A General Framework to Boost 3D GS Initialization for Text-to-3D Generation by Lexical Richness

Text-to-3D content creation has recently received much attention, especially with the prevalence of 3D Gaussians Splatting. In general, GS-based methods comprise two key stages: initialization and rendering optimization. To achieve initialization, existing works directly apply random sphere initialization or 3D diffusion models, e.g., Point-E, to derive the initial shapes.
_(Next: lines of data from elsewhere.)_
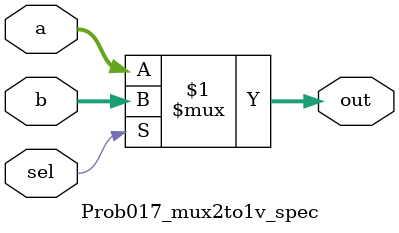
<source format=v>
module Prob017_mux2to1v_spec(input [99:0] a, input [99:0] b, input [0:0] sel, output [99:0] out);
    assign out = sel ? b : a;
endmodule

</source>
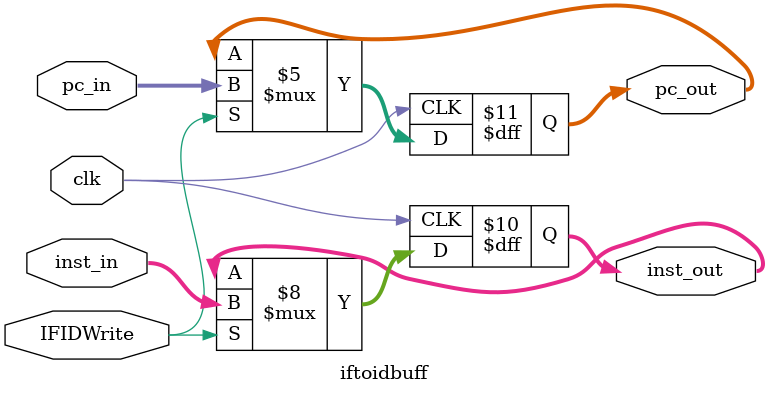
<source format=v>
`timescale 1ns / 1ps


module iftoidbuff(clk, IFIDWrite, inst_in, pc_in,inst_out, pc_out);
input IFIDWrite;
input [31:0]inst_in;
input [31:0]pc_in;
output reg [31:0]inst_out;
output reg [31:0]pc_out;

input clk;

initial
begin
    inst_out = 0;
    pc_out = 0;
end

always@(posedge clk)
begin
    // only pass inputs to outputs if we are allowing IF/ID buffer to write, else hold current values
    if (IFIDWrite == 1)
    begin
        inst_out = inst_in;
        pc_out = pc_in;
    end     
end

endmodule

</source>
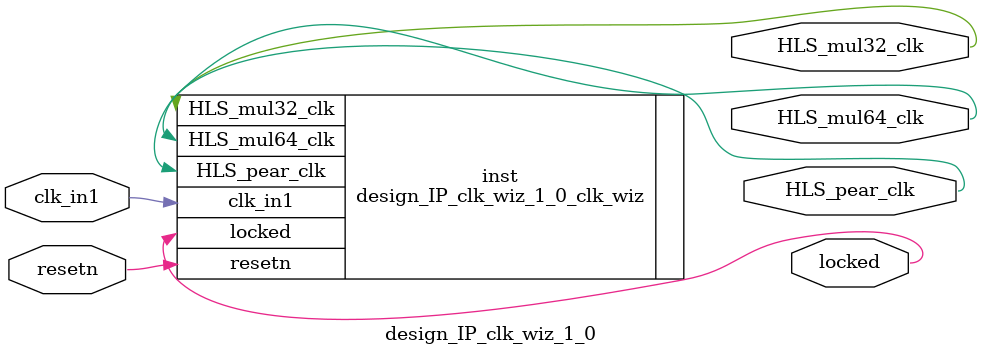
<source format=v>


`timescale 1ps/1ps

(* CORE_GENERATION_INFO = "design_IP_clk_wiz_1_0,clk_wiz_v6_0_3_0_0,{component_name=design_IP_clk_wiz_1_0,use_phase_alignment=true,use_min_o_jitter=false,use_max_i_jitter=false,use_dyn_phase_shift=false,use_inclk_switchover=false,use_dyn_reconfig=false,enable_axi=0,feedback_source=FDBK_AUTO,PRIMITIVE=MMCM,num_out_clk=3,clkin1_period=10.000,clkin2_period=10.000,use_power_down=false,use_reset=true,use_locked=true,use_inclk_stopped=false,feedback_type=SINGLE,CLOCK_MGR_TYPE=NA,manual_override=false}" *)

module design_IP_clk_wiz_1_0 
 (
  // Clock out ports
  output        HLS_pear_clk,
  output        HLS_mul32_clk,
  output        HLS_mul64_clk,
  // Status and control signals
  input         resetn,
  output        locked,
 // Clock in ports
  input         clk_in1
 );

  design_IP_clk_wiz_1_0_clk_wiz inst
  (
  // Clock out ports  
  .HLS_pear_clk(HLS_pear_clk),
  .HLS_mul32_clk(HLS_mul32_clk),
  .HLS_mul64_clk(HLS_mul64_clk),
  // Status and control signals               
  .resetn(resetn), 
  .locked(locked),
 // Clock in ports
  .clk_in1(clk_in1)
  );

endmodule

</source>
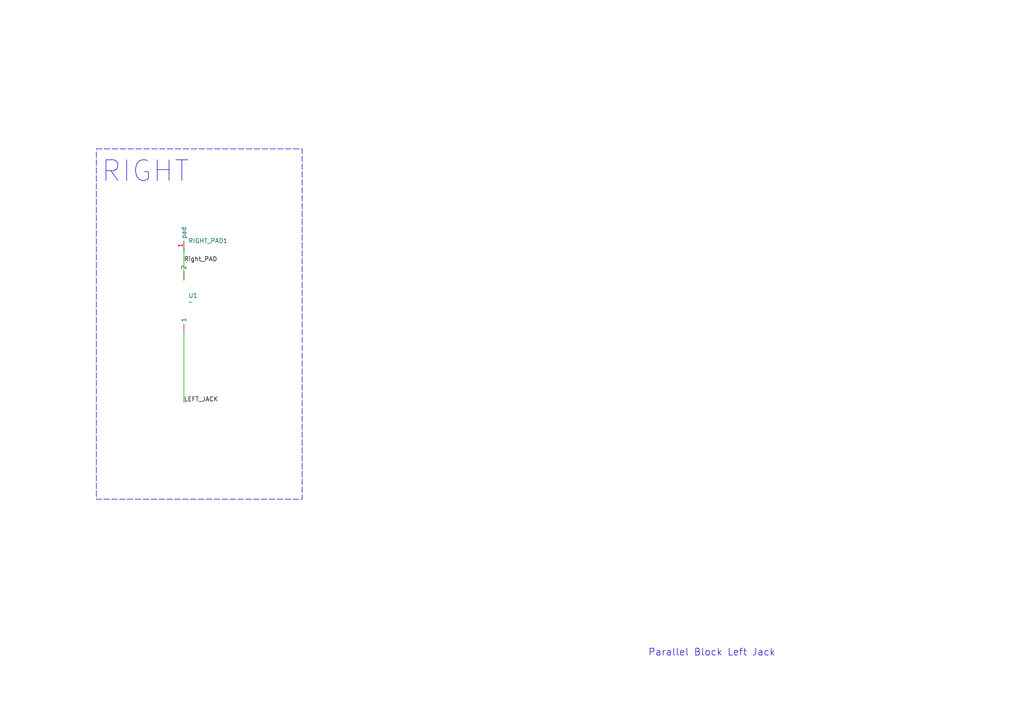
<source format=kicad_sch>
(kicad_sch
	(version 20231120)
	(generator "eeschema")
	(generator_version "8.0")
	(uuid "337b83f1-e1b8-4941-928b-b446219a0f8d")
	(paper "A4")
	
	(wire
		(pts
			(xy 53.34 72.39) (xy 53.34 81.28)
		)
		(stroke
			(width 0)
			(type default)
		)
		(uuid "26fb7f80-92b1-4c9a-8908-0c4a6a105258")
	)
	(wire
		(pts
			(xy 53.34 96.52) (xy 53.34 116.84)
		)
		(stroke
			(width 0)
			(type default)
		)
		(uuid "edb8bb60-af19-4682-8508-7051ed107a0c")
	)
	(rectangle
		(start 27.94 43.18)
		(end 87.63 144.78)
		(stroke
			(width 0)
			(type dash)
		)
		(fill
			(type none)
		)
		(uuid 4f9defe6-eb0e-4b5e-af1f-8ec6beb4ea28)
	)
	(text "Parallel Block Left Jack"
		(exclude_from_sim no)
		(at 187.96 190.5 0)
		(effects
			(font
				(size 2 2)
			)
			(justify left bottom)
		)
		(uuid "02b11954-9846-46c5-a725-20bd455b2e28")
	)
	(text "RIGHT\n"
		(exclude_from_sim no)
		(at 29.21 53.34 0)
		(effects
			(font
				(size 6 6)
			)
			(justify left bottom)
		)
		(uuid "56621cf3-de97-4a00-b4e6-99eb232dd809")
	)
	(label "Right_PAD"
		(at 53.34 76.2 0)
		(fields_autoplaced yes)
		(effects
			(font
				(size 1.27 1.27)
			)
			(justify left bottom)
		)
		(uuid "0cf0df21-7b1a-4113-9752-24298b368763")
	)
	(label "LEFT_JACK"
		(at 53.34 116.84 0)
		(fields_autoplaced yes)
		(effects
			(font
				(size 1.27 1.27)
			)
			(justify left bottom)
		)
		(uuid "d492c957-99a2-4c51-8db0-e8f23b190423")
	)
	(symbol
		(lib_id "scotts_library:wire_pad")
		(at 53.34 72.39 90)
		(unit 1)
		(exclude_from_sim no)
		(in_bom yes)
		(on_board yes)
		(dnp no)
		(fields_autoplaced yes)
		(uuid "2d232b6f-afe3-4297-828d-f65c904b0826")
		(property "Reference" "LEFT_PAD1"
			(at 54.61 69.85 90)
			(effects
				(font
					(size 1.27 1.27)
				)
				(justify right)
			)
		)
		(property "Value" "~"
			(at 53.34 72.39 0)
			(effects
				(font
					(size 1.27 1.27)
				)
			)
		)
		(property "Footprint" "scotts_library:wire_pad"
			(at 55.88 72.39 0)
			(effects
				(font
					(size 1.27 1.27)
				)
				(hide yes)
			)
		)
		(property "Datasheet" ""
			(at 53.34 72.39 0)
			(effects
				(font
					(size 1.27 1.27)
				)
				(hide yes)
			)
		)
		(property "Description" ""
			(at 53.34 72.39 0)
			(effects
				(font
					(size 1.27 1.27)
				)
				(hide yes)
			)
		)
		(pin "1"
			(uuid "ba621b3f-39ef-4cab-91f4-ebd96843e6e3")
		)
		(instances
			(project "PRL_BLK_RT"
				(path "/18bf111b-73b7-492e-b006-516f1c307270"
					(reference "LEFT_PAD1")
					(unit 1)
				)
			)
			(project "PRL_BLK_LT"
				(path "/337b83f1-e1b8-4941-928b-b446219a0f8d"
					(reference "RIGHT_PAD1")
					(unit 1)
				)
			)
		)
	)
	(symbol
		(lib_id "scotts_library:fuse_socket")
		(at 53.34 88.9 90)
		(unit 1)
		(exclude_from_sim no)
		(in_bom yes)
		(on_board yes)
		(dnp no)
		(fields_autoplaced yes)
		(uuid "409520ef-b481-4c42-9c03-0a2827a0b59a")
		(property "Reference" "U1"
			(at 54.61 85.7249 90)
			(effects
				(font
					(size 1.27 1.27)
				)
				(justify right)
			)
		)
		(property "Value" "~"
			(at 54.61 87.63 90)
			(effects
				(font
					(size 1.27 1.27)
				)
				(justify right)
			)
		)
		(property "Footprint" "scotts_library:fuse"
			(at 56.134 89.154 0)
			(effects
				(font
					(size 1.27 1.27)
				)
				(hide yes)
			)
		)
		(property "Datasheet" ""
			(at 53.34 88.9 0)
			(effects
				(font
					(size 1.27 1.27)
				)
				(hide yes)
			)
		)
		(property "Description" ""
			(at 53.34 88.9 0)
			(effects
				(font
					(size 1.27 1.27)
				)
				(hide yes)
			)
		)
		(pin ""
			(uuid "467e63f7-a12a-4b56-9e2a-9f0c6755a790")
		)
		(pin ""
			(uuid "e14475ff-646a-4bfb-b695-2cbd75164eb6")
		)
		(instances
			(project ""
				(path "/337b83f1-e1b8-4941-928b-b446219a0f8d"
					(reference "U1")
					(unit 1)
				)
			)
		)
	)
	(sheet_instances
		(path "/"
			(page "1")
		)
	)
)

</source>
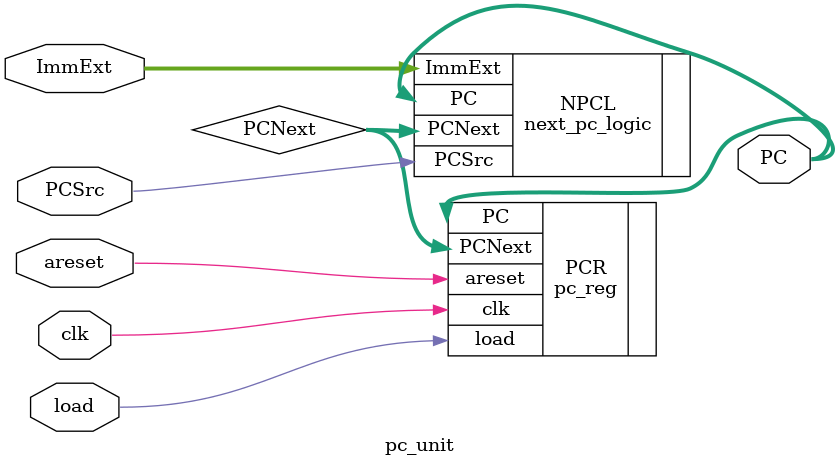
<source format=v>
module pc_unit
(
    input clk ,
    input areset , 
    input load ,
    input PCSrc , 
    input[31:0] ImmExt ,
    output [31:0] PC
);
    wire [31:0] PCNext;
    next_pc_logic NPCL(.PC(PC) ,
                       .ImmExt(ImmExt) ,
                       .PCSrc(PCSrc) , 
                       .PCNext(PCNext));
    pc_reg PCR(.clk(clk) , 
                .areset(areset) ,
                .load(load) , 
                .PCNext(PCNext) ,
                .PC(PC));
endmodule
</source>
However, such strategies suffer from two critical yet challenging problems: 1) the final shapes are still similar to the initial ones even after training; 2) shapes can be produced only from simple texts, e.g., "a dog", not for lexically richer texts, e.g., "a dog is sitting on the top of the airplane". To address these problems, this paper proposes a novel general framework to boost the 3D GS Initialization for text-to-3D generation upon the lexical richness. Our key idea is to aggregate 3D Gaussians into spatially uniform voxels to represent complex shapes while enabling the spatial interaction among the 3D Gaussians and semantic interaction between Gaussians and texts. Specifically, we first construct a voxelized representation, where each voxel holds a 3D Gaussian with its position, scale, and rotation fixed while setting opacity as the sole factor to determine a position's occupancy. We then design an initialization network mainly consisting of two novel components: 1) Global Information Perception (GIP) block and 2) Gaussians-Text Fusion (GTF) block. Such a design enables each 3D Gaussian to assimilate the spatial information from other areas and semantic information from texts. Extensive experiments show the superiority of our framework of high-quality 3D GS initialization against the existing methods, e.g., Shap-E, by taking lexically simple, medium, and hard texts. Also, our framework can be seamlessly plugged into SoTA training frameworks, e.g., LucidDreamer, for semantically consistent text-to-3D generation.

翻译：文本到3D内容生成近期备受关注，尤其是在3D高斯溅射技术普及的背景下。一般而言，基于GS的方法包含两个关键阶段：初始化和渲染优化。为实现初始化，现有工作通常直接采用随机球体初始化或应用3D扩散模型（例如Point-E）来获取初始形状。然而，此类策略存在两个关键且具有挑战性的问题：1）即使在训练后，最终形状仍与初始形状高度相似；2）仅能根据简单文本（例如“一只狗”）生成形状，而无法处理词汇更丰富的文本（例如“一只狗坐在飞机顶部”）。为解决这些问题，本文提出了一种新颖的通用框架，旨在基于词汇丰富度提升文本到3D生成中的3D GS初始化效果。我们的核心思想是将3D高斯聚合成空间均匀的体素以表示复杂形状，同时实现3D高斯之间的空间交互以及高斯与文本之间的语义交互。具体而言，我们首先构建一种体素化表示，其中每个体素包含一个3D高斯，其位置、尺度和旋转参数固定，仅将不透明度设置为决定位置占用的唯一因素。随后，我们设计了一个主要由两个新颖组件构成的初始化网络：1）全局信息感知模块与2）高斯-文本融合模块。该设计使每个3D高斯能够吸收来自其他区域的空间信息以及来自文本的语义信息。大量实验表明，在处理词汇复杂度为简单、中等及困难的文本时，我们的框架在高质量3D GS初始化方面优于现有方法（例如Shap-E）。此外，本框架可无缝集成至最先进的训练框架（例如LucidDreamer）中，实现语义一致的文本到3D生成。